When you run crm114 with the '-d' commandline option or place a 'debug' 
statement in your scripts, you can use the crm114 built-in debugger to 
debug/analyze your scripts.

These debugger commands are available (you can see the complete list when 
typing 'h' or '?' at the debugger prompt 'crm-dbg[...]>'):

a :var: /value/    - alter :var: to /value/

b <n>              - toggle breakpoint on line <n>

b <label>          - toggle breakpoint on <label>

b                  - show all existing breakpoints and their sscript source 
                     code line

c                  - continue execution till breakpoint or end or ... Note 
                     that this depends on the 'm' settings (see below at 'c 
                     <m>' for a list).

c <n>              - execute <number> more statements

c <m>              - execute next statement while setting executing <mode> 
                     to:

                       n / d    - reset to default: single step [into], 
                                  break at any line

                       i        - single step [into]

                       s        - skip calls, i.e. skip to next stmt on same 
                                  call depth

                       o        - step out, i.e. skip to stmt after 
                                  'return'ing outa here

                       f        - 'fail': skip until } terminating this 
                                  scope block

                     Note: 'o' and 'f' are auto-reset: they're active only 
                           once.

                       a        - break at any statement

                       e        - break only at executable statements

                       x        - break at exceptions: when an [non]fatal 
                                  error or fault is triggered, the debugger 
                                  will pop up just prior to the moment where 
                                  CRM114 will select a suitable trap 
                                  catcher/handler.

                     Note: 'a'/'e'/'x' can be combined with any one of 
                     'i'/'s'/'o'/'f'. 'a' and 'e' are mutualy exclusive, 'x' 
                     stands on it's own.

c <m> <n>          - the above combined: set mode + step <n> statements

d                  - dump a list of all variables known to the program. This 
                     includes all 'system variables', i.e. variables 
                     starting with an '_' underscore, e.g. :_dw:

e <e>              - expand expression <e>; if none specified, show the 
                     previous one again. See the '+' command for a complete 
                     description of the <e> format.

Things to do
- A) Answer these questions using the crm114 debugger notes above:
(i) Which command-line option runs crm114 with its built-in debugger?
(ii) Which two step modes are auto-reset?
(iii) What does the 'd' command dump?
- B) Echo the crm114 debugger notes word for word, from "Note: 'a'/'e'/'x' can" up to and including "on it's own.".

Excerpted data

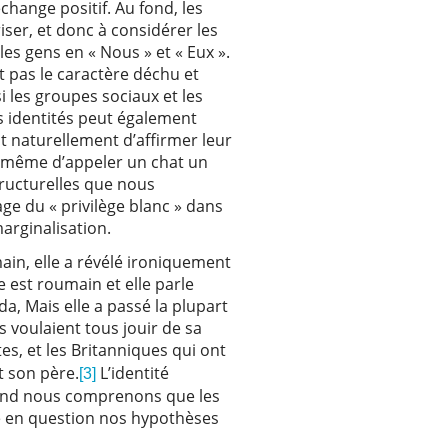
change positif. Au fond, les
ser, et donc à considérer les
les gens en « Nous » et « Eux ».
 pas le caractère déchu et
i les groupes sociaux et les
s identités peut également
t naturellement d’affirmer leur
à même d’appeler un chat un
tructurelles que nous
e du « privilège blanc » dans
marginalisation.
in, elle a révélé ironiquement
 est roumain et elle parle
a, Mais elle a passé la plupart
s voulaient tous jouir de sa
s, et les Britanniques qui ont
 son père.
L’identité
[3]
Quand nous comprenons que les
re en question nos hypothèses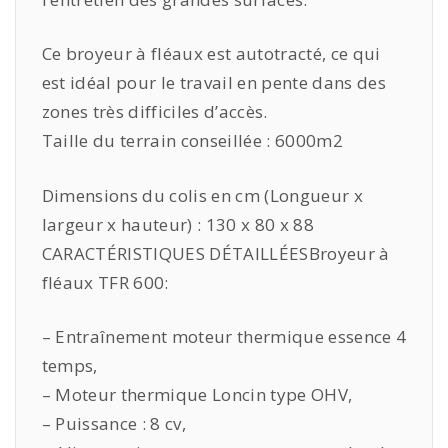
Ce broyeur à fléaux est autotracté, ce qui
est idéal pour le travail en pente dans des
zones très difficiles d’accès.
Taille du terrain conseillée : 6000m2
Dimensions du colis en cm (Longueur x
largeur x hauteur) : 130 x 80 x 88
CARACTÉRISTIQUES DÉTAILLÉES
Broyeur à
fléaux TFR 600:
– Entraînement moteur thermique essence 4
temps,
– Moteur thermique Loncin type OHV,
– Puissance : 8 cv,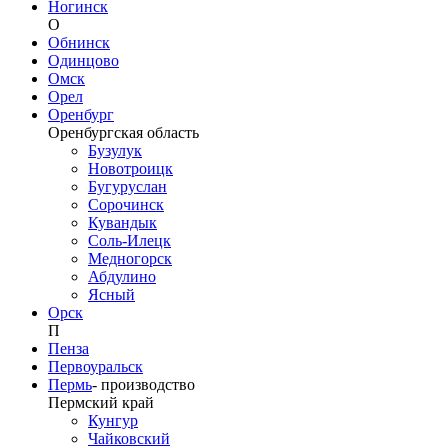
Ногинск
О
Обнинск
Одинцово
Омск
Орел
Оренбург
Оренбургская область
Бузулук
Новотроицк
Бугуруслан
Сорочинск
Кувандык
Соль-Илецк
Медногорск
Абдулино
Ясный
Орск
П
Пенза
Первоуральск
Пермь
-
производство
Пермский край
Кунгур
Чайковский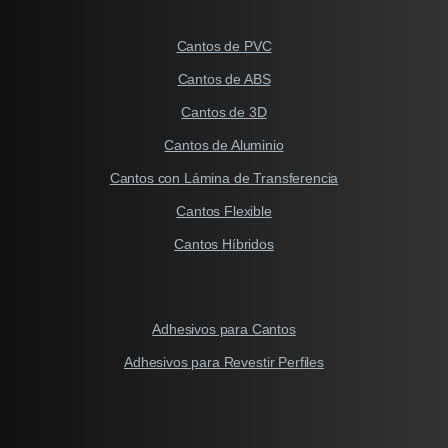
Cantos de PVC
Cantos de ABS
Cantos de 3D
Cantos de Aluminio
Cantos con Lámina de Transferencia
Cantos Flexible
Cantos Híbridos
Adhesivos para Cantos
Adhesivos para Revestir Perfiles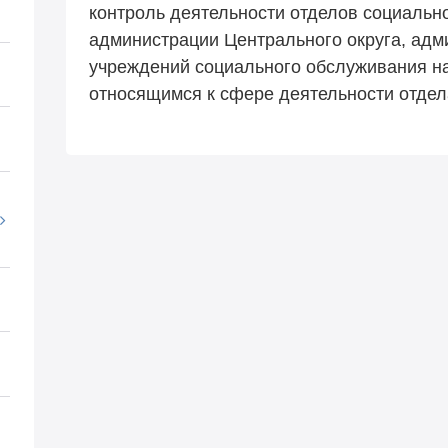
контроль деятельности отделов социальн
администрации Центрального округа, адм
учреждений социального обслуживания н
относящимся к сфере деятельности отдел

Solved tasks
- A)
(i) The '-d' option.
(ii) 'o' and 'f'.
(iii) A list of all variables known to the program.

- B)
Note: 'a'/'e'/'x' can be combined with any one of 
                     'i'/'s'/'o'/'f'. 'a' and 'e' are mutualy exclusive, 'x' 
                     stands on it's own.